··· Exercise inputs
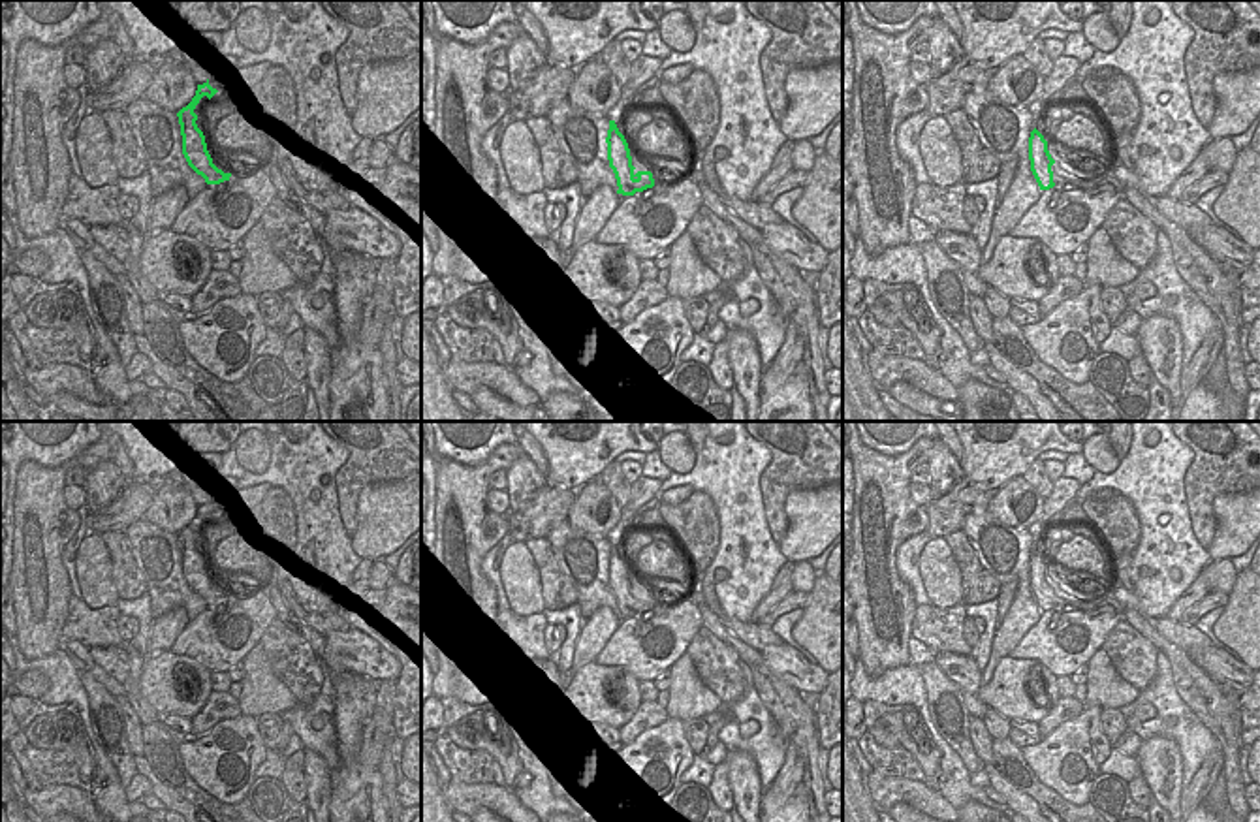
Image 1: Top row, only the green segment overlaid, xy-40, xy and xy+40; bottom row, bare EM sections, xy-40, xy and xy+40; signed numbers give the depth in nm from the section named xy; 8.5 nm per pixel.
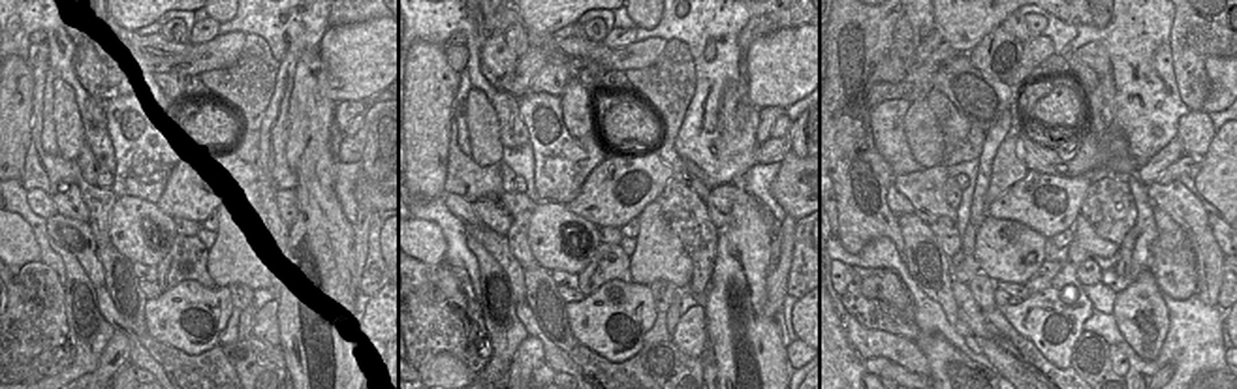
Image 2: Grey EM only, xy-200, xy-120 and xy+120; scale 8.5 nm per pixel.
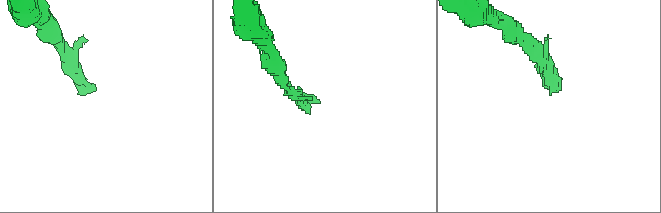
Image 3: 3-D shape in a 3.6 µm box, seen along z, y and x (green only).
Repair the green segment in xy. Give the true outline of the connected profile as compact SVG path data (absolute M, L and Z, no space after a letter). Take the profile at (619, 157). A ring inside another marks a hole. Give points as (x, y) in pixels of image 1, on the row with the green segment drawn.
M609 120L606 143L607 143L609 167L613 169L619 186L617 194L634 196L636 192L653 188L656 182L675 184L681 179L685 179L685 173L668 177L662 173L638 171L632 166L628 143L624 135L619 132L615 120Z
······
- Your instructions -
Copy each line of the entries that includes the word "only".

- Answer box -
Image 1: Top row, only the green segment overlaid, xy-40, xy and xy+40; bottom row, bare EM sections, xy-40, xy and xy+40; signed numbers give the depth in nm from the section named xy; 8.5 nm per pixel.
Image 2: Grey EM only, xy-200, xy-120 and xy+120; scale 8.5 nm per pixel.
Image 3: 3-D shape in a 3.6 µm box, seen along z, y and x (green only).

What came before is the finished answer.